### WHAT THE TASK REQUIRES
Look for the string "Unfortunately" in the listing. Copy each line that has it.

------------------------------------------------------------------------

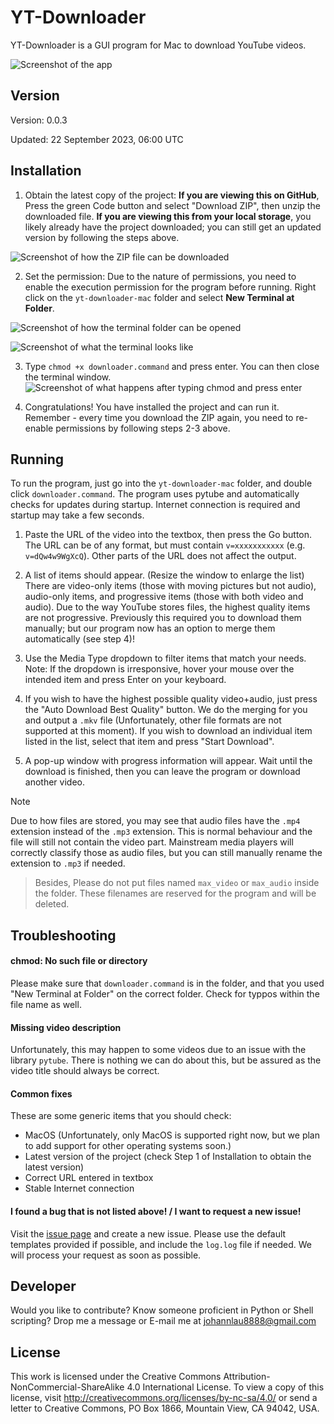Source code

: # YT-Downloader
YT-Downloader is a GUI program for Mac to download YouTube videos.

![Screenshot of the app](/screenshots/app_screenshot.png)

## Version
Version: 0.0.3

Updated: 22 September 2023, 06:00 UTC

## Installation
1. Obtain the latest copy of the project: **If you are viewing this on GitHub**, Press the green Code button and select "Download ZIP", then unzip the downloaded file. **If you are viewing this from your local storage**, you likely already have the project downloaded; you can still get an updated version by following the steps above.

![Screenshot of how the ZIP file can be downloaded](/screenshots/download.png)

2. Set the permission: Due to the nature of permissions, you need to enable the execution permission for the program before running. Right click on the `yt-downloader-mac` folder and select **New Terminal at Folder**.

![Screenshot of how the terminal folder can be opened](/screenshots/permission.png)

![Screenshot of what the terminal looks like](/screenshots/chmod1.png)

3. Type `chmod +x downloader.command` and press enter. You can then close the terminal window.
![Screenshot of what happens after typing chmod and press enter](/screenshots/chmod2.png)

4. Congratulations! You have installed the project and can run it. Remember - every time you download the ZIP again, you need to re-enable permissions by following steps 2-3 above.

## Running
To run the program, just go into the `yt-downloader-mac` folder, and double click `downloader.command`. The program uses pytube and automatically checks for updates during startup. Internet connection is required and startup may take a few seconds.

1. Paste the URL of the video into the textbox, then press the Go button. The URL can be of any format, but must contain `v=xxxxxxxxxxx` (e.g. `v=dQw4w9WgXcQ`). Other parts of the URL does not affect the output.

2. A list of items should appear. (Resize the window to enlarge the list) There are video-only items (those with moving pictures but not audio), audio-only items, and progressive items (those with both video and audio). Due to the way YouTube stores files, the highest quality items are not progressive. Previously this required you to download them manually; but our program now has an option to merge them automatically (see step 4)!

3. Use the Media Type dropdown to filter items that match your needs. Note: If the dropdown is irresponsive, hover your mouse over the intended item and press Enter on your keyboard.

4. If you wish to have the highest possible quality video+audio, just press the "Auto Download Best Quality" button. We do the merging for you and output a `.mkv` file (Unfortunately, other file formats are not supported at this moment). If you wish to download an individual item listed in the list, select that item and press "Start Download".

5. A pop-up window with progress information will appear. Wait until the download is finished, then you can leave the program or download another video.

> [!NOTE]
> Due to how files are stored, you may see that audio files have the `.mp4` extension instead of the `.mp3` extension. This is normal behaviour and the file will still not contain the video part. Mainstream media players will correctly classify those as audio files, but you can still manually rename the extension to `.mp3` if needed.

> Besides, Please do not put files named `max_video` or `max_audio` inside the folder. These filenames are reserved for the program and will be deleted.


## Troubleshooting

#### chmod: No such file or directory
Please make sure that `downloader.command` is in the folder, and that you used "New Terminal at Folder" on the correct folder. Check for typpos within the file name as well.

#### Missing video description
Unfortunately, this may happen to some videos due to an issue with the library `pytube`. There is nothing we can do about this, but be assured as the video title should always be correct.

#### Common fixes
These are some generic items that you should check:

- MacOS (Unfortunately, only MacOS is supported right now, but we plan to add support for other operating systems soon.)
- Latest version of the project (check Step 1 of Installation to obtain the latest version)
- Correct URL entered in textbox
- Stable Internet connection

#### I found a bug that is not listed above! / I want to request a new issue!
Visit the [issue page](https://github.com/johann-lau/yt-downloader-mac/issues) and create a new issue. Please use the default templates provided if possible, and include the `log.log` file if needed. We will process your request as soon as possible.


## Developer
Would you like to contribute? Know someone proficient in Python or Shell scripting? Drop me a message or E-mail me at johannlau8888@gmail.com


## License
This work is licensed under the Creative Commons Attribution-NonCommercial-ShareAlike 4.0 International License. To view a copy of this license, visit http://creativecommons.org/licenses/by-nc-sa/4.0/ or send a letter to Creative Commons, PO Box 1866, Mountain View, CA 94042, USA.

------------------------------------------------------------------------

### EXERCISE ANSWER
4. If you wish to have the highest possible quality video+audio, just press the "Auto Download Best Quality" button. We do the merging for you and output a `.mkv` file (Unfortunately, other file formats are not supported at this moment). If you wish to download an individual item listed in the list, select that item and press "Start Download".
Unfortunately, this may happen to some videos due to an issue with the library `pytube`. There is nothing we can do about this, but be assured as the video title should always be correct.
- MacOS (Unfortunately, only MacOS is supported right now, but we plan to add support for other operating systems soon.)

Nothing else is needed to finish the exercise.